Weasley shrugged, cheeks ruddy - with anger or awkwardness, he wasn’t entirely sure. “Who knows, Malfoy? They treated him like shite at the end of the day, and to them he wasn’t famous… just an inconvenience. So maybe think about that when you’re hurling whatever bollocks you two usually do at each other. He’s not like Snape reckons, even if he acts like a prat half the time these days.” 

Weasley stopped, clamming up quickly as if realising he’d overstepped some invisible mark before Draco could even contest it, and retreated from the room with his eyes downcast. “I’ll send ‘Mione up, shall I? That way you can start planning.” 

Draco swallowed, nodding. He wasn’t particularly looking forward to spending any more time than absolutely necessary with the girl, and the thought made him shudder, but it might be better than Weasley’s bumbling awkwardness. “Yes, probably best.” 

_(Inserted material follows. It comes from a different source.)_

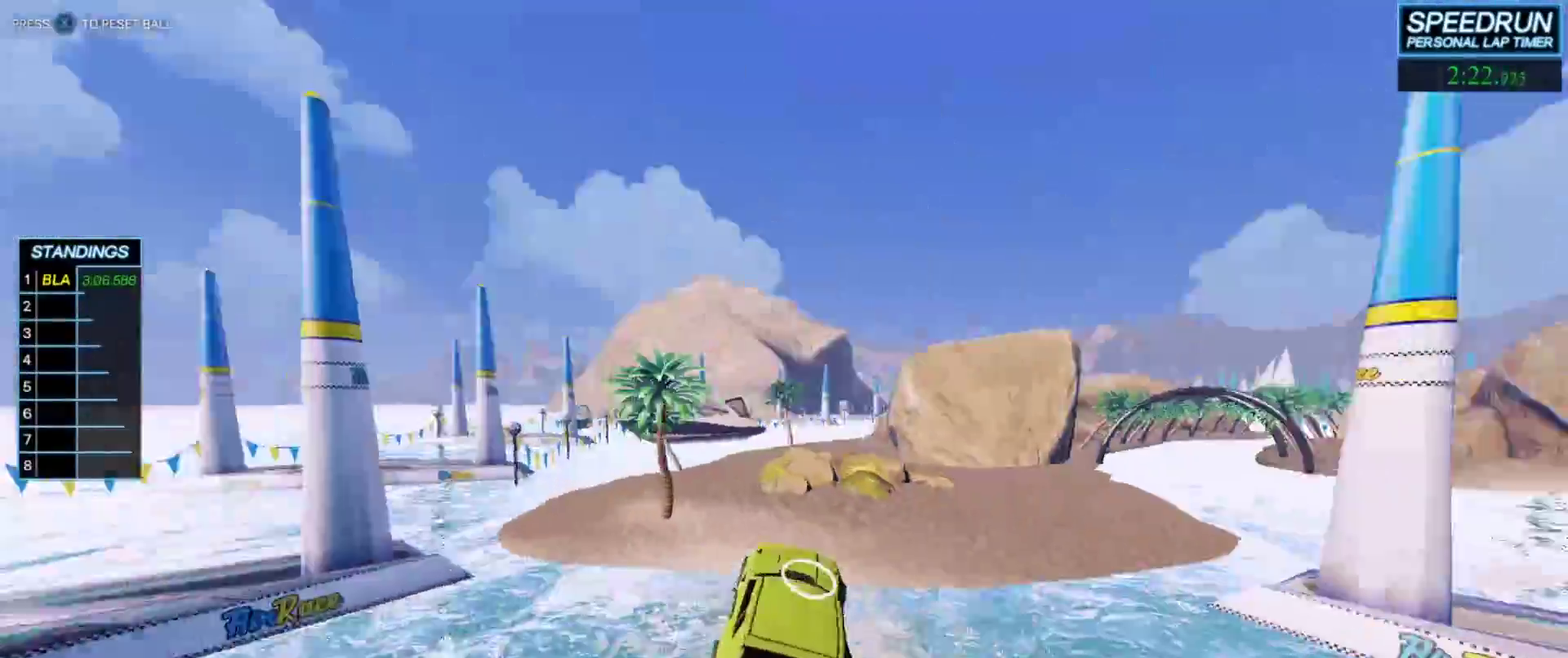
{"buttons": ["B", "L1"], "left_stick": "down-right", "events": [[133, "L1", "down"], [183, "left_stick", "up"], [267, "A", "down"], [383, "left_stick", "down-right"], [417, "A", "up"]]}
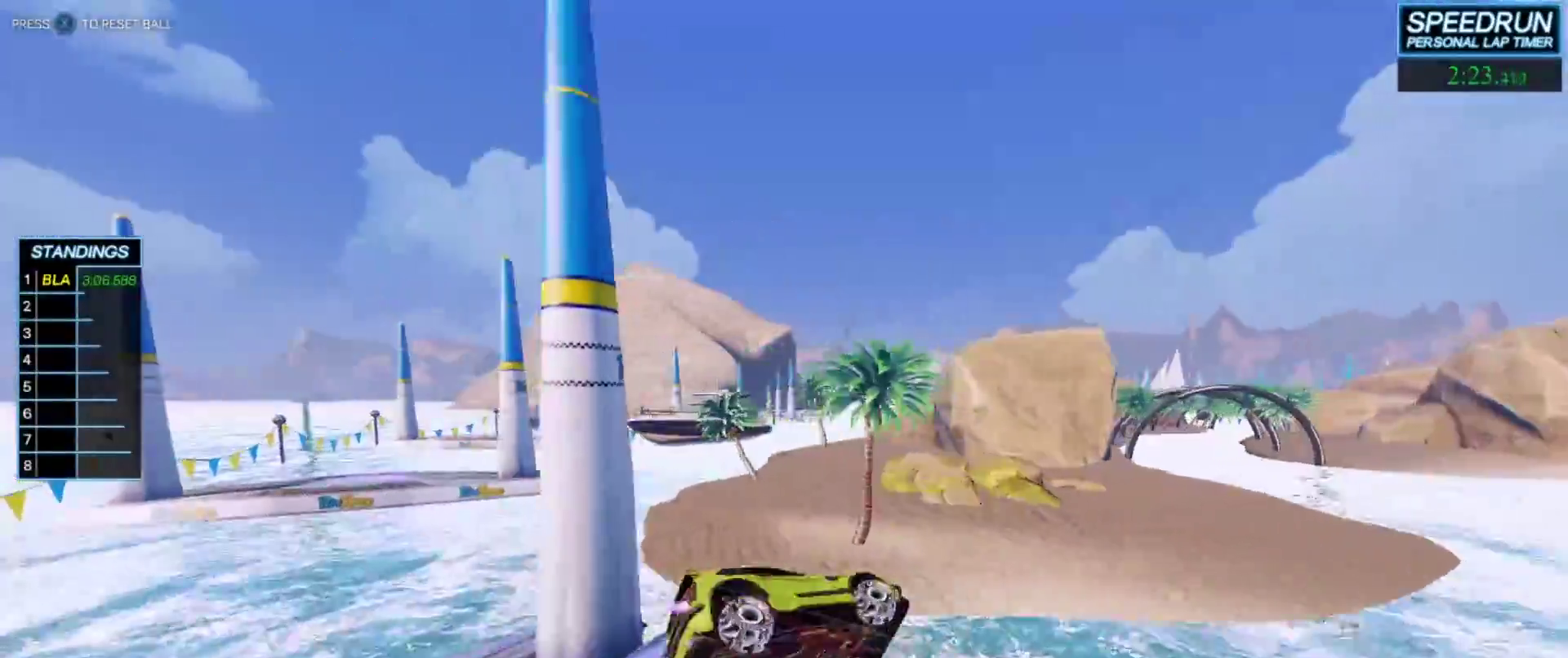
{"buttons": ["B", "L1"], "left_stick": "up-left", "events": [[217, "left_stick", "down"], [350, "left_stick", "up-left"]]}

The door clicked shut, and Draco sauntered through plushly carpeted space to lie down on the bed, head sinking into the soft down pillow until he was staring up at the heavy canopy above. 

He wondered why the room hadn’t changed for him when he’d thought about what he needed at that moment. He’d always known that Sirius Black was a stain on his house, a burden to his family, a traitorous lion in a house of snakes. For the rest of the summer, Draco had tried to push aside his conversation in Knockturn Alley with the three Gryffindors, to focus on his momentous task that would surely see him dead. He hadn’t stopped to consider that everything he was doing made him rather more like this man than he was comfortable admitting, and now he'd never get the chance to properly know him.

Despite honestly believing that the wizarding world was far superior to the Muggle one, did not supporting the Dark Lord make him a blood-traitor? Did not wishing to die for the cause, a cause that had cut his family in two, make him like Black?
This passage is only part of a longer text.